◆ EXERCISES TO COMPLETE:
a. From the news report, copy out the passage that opens with the words containing "Mr McRae had" and closes with "Mullwharcher hills, Ayrshire.".
b. Translate this sentence from the news report into Spanish: "The case was closed formally by Mr Thomas Aitchison, the procurator-fiscal in Inverness, who decided the death was not suspicious."
c. Summarize the news report in two sentences.

◆ EXTRACTED TEXT:
However, Mr Coutts says that while removing Mr McCrae’s body from the car, PC Crawford’s cap had fallen into the burn. He said he bent down and retrieved it yet saw no sign of a gun.
The evidence contradicts statements made by former Solicitor-General Peter Fraser that the gun was found directly under the door of the car.
The case was closed formally by Mr Thomas Aitchison, the procurator-fiscal in Inverness, who decided the death was not suspicious. Mr Fraser made the personal decision not to order a Fatal Accident Inquiry into the death.
Last night Mr Aitchison said the case came under the Official Secrets Act and he had been reminded at his retirement four years ago that he was still bound by the Act.
”I was told not to talk about this case to anyone,” he added.
A Crown Office spokesman told The Herald that all fiscals sign the Official Secrets Act ”as a matter of course” and there was nothing suspicious in Mr Aitchison’s comments.
Some aspects of Mr McRae’s lifestyle have been used by the Crown over the years to indicate he was potentially suicidal.
Yet on Friday April 5, 1985 he showed little sign of being a man about to take his own life. His diary was full and he remarked to a number of people that he was close to completing some important project. ”I’ve got them, I’ve got them!” he told friends excitedly, but expressed fears that Special Branch was closing in on him.
They now say they believe he was carrying secret documents relating to Dounreay at the time of his death.
Mr McRae had won a notable victory against the UK Atomic Energy Authority in 1980 when he presented the principal legal opposition to plans to dump nuclear waste in the Mullwharcher hills, Ayrshire.
He was planning to repeat the performance at the inquiry to reprocess nuclear waste at Dounreay: his legal firm was named on the list of objectors.
Last night a colleague of Mr McRae claimed that on the night of his death he was carrying vital and confidential reports which showed glaring holes in Dounreay’s health and safety record.
The Herald was shown copies of these reports, which reveal problems with various parts of the nuclear facility including areas of weakness in Highly Active Analytical Cells and the discovery of a radiation field from gamma particles hidden within a reprocessing plant.
Mr Peter Roche is a former activist for the Scottish Campaign to Resist the Atomic Menace (Scram) who now works for Greenpeace. He said it had been long-believed that Dounreay was being used as an unlicensed emergency store for high quality plutonium, and Mr McRae may also have had evidence of this.
In either case he was seen as a liability to Britain’s controversial nuclear industry.
A copy of the Mullwharcher report he is also said to have been carrying was nowhere to be found after the incident. His other copy went missing after a break-in and fire three years earlier at the Edinburgh headquarters of Scram.

[Stored items]
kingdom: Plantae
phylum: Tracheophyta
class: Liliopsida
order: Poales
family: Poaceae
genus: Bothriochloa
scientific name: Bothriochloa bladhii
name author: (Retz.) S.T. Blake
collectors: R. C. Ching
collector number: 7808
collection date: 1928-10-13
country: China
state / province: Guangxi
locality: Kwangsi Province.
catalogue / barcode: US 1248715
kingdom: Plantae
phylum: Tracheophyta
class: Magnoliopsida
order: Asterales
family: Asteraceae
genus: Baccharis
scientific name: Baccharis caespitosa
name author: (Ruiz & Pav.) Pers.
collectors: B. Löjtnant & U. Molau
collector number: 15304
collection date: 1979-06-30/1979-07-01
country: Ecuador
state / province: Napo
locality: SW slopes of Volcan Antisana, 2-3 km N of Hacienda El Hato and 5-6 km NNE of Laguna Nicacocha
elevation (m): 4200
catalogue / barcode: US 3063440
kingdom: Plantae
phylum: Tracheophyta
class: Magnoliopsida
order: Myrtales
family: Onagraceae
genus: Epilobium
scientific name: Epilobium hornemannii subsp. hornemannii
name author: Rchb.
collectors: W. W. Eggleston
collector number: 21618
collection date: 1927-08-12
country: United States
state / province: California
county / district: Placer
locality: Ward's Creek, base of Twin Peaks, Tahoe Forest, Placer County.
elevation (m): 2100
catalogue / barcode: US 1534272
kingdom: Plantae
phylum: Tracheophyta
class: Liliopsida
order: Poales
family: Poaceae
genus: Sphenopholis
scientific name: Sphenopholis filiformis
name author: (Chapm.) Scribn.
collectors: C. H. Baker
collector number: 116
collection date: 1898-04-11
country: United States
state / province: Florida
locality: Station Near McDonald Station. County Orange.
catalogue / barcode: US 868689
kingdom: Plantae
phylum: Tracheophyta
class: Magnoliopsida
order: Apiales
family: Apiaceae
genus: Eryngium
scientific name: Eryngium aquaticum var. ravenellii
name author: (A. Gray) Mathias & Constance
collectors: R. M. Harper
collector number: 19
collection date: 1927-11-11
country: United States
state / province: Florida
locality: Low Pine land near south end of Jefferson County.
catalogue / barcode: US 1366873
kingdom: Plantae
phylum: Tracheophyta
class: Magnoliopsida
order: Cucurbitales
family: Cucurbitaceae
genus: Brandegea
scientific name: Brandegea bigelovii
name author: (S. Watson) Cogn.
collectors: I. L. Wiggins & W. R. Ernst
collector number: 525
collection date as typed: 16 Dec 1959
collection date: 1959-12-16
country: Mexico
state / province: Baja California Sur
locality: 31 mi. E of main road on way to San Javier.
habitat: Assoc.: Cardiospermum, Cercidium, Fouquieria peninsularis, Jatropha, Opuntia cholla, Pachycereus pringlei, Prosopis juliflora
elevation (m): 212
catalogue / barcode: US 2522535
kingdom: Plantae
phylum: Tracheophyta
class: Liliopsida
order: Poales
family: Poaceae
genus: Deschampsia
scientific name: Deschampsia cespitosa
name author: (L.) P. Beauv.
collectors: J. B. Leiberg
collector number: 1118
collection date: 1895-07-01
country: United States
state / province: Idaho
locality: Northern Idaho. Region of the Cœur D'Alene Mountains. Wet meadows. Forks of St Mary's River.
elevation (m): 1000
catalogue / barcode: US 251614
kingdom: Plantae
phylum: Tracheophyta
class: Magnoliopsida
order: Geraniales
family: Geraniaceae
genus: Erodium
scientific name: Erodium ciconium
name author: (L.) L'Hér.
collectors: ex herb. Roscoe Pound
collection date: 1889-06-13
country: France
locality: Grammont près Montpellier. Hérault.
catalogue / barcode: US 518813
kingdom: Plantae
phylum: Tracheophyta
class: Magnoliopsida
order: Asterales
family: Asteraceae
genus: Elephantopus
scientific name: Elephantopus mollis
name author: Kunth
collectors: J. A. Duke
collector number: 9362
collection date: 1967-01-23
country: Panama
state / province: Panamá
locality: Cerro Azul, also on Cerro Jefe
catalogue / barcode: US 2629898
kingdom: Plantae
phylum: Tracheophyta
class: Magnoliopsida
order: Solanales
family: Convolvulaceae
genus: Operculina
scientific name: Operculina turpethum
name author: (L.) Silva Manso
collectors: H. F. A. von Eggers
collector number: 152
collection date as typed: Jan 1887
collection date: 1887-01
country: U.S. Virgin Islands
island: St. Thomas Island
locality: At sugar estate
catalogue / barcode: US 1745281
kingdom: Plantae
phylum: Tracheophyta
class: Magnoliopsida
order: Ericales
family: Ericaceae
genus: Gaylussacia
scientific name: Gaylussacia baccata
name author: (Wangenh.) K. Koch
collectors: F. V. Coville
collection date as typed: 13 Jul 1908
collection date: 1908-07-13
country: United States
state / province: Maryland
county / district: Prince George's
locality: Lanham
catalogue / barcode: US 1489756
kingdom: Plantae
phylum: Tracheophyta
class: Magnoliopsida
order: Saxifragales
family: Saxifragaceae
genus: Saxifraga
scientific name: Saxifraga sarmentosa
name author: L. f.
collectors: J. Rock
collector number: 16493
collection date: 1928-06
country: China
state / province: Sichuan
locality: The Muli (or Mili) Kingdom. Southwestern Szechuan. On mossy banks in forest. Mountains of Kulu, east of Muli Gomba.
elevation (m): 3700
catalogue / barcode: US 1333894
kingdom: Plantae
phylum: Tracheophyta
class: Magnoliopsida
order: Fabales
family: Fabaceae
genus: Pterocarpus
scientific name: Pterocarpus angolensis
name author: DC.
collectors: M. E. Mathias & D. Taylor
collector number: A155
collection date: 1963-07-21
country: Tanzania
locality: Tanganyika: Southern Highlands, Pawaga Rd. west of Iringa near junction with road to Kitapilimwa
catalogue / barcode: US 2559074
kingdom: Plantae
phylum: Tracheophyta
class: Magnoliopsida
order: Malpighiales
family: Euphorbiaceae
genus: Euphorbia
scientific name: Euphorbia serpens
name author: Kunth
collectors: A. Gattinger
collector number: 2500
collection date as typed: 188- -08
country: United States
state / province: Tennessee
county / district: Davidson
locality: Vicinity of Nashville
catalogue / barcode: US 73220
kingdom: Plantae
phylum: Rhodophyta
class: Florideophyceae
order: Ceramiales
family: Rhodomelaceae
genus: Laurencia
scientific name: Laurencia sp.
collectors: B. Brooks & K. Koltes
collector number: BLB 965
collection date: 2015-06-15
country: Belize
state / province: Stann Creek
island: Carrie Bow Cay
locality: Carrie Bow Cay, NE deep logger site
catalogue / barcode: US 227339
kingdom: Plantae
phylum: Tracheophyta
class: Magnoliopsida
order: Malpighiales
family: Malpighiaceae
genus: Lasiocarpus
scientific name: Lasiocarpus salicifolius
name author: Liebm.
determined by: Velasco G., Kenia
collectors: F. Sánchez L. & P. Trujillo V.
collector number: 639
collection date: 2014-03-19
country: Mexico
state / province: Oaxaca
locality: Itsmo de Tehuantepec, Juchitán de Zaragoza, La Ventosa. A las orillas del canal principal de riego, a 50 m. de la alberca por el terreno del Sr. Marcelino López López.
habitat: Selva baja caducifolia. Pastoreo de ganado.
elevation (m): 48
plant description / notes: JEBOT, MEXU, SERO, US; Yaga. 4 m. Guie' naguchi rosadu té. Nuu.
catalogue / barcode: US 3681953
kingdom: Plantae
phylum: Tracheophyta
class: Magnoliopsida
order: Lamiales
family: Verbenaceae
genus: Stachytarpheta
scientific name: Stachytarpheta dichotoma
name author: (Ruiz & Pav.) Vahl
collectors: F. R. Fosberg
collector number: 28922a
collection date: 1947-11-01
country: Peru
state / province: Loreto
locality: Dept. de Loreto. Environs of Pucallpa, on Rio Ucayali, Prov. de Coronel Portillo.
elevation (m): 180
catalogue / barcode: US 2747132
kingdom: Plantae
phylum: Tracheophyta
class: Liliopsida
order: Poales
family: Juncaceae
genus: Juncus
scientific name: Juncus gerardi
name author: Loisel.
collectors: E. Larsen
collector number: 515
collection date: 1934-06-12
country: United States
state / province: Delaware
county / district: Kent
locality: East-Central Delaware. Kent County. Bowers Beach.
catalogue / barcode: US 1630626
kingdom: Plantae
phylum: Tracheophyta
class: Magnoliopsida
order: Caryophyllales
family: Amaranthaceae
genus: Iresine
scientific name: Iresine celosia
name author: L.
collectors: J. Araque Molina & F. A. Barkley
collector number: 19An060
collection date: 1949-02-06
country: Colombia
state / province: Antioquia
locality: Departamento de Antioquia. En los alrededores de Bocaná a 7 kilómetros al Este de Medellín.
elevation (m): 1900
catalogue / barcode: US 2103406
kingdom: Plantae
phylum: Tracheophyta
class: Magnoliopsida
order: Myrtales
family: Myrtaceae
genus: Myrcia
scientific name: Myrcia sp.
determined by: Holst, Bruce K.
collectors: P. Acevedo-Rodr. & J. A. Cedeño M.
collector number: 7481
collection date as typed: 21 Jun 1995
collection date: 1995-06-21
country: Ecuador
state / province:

◆ PER-TASK ANSWERS:
a.
Mr McRae had won a notable victory against the UK Atomic Energy Authority in 1980 when he presented the principal legal opposition to plans to dump nuclear waste in the Mullwharcher hills, Ayrshire.

b. El caso fue cerrado formalmente por el Sr. Thomas Aitchison, el fiscal de Inverness, quien decidió que la muerte no era sospechosa.

c. A witness who retrieved a fallen cap from the burn saw no gun, which contradicts a former Solicitor-General's statement about where the gun was found in Mr McRae's death. The case was closed without a Fatal Accident Inquiry, and a colleague claims that Mr McRae, who was planning to object at the Dounreay reprocessing inquiry, was carrying confidential reports showing holes in Dounreay's health and safety record on the night he died.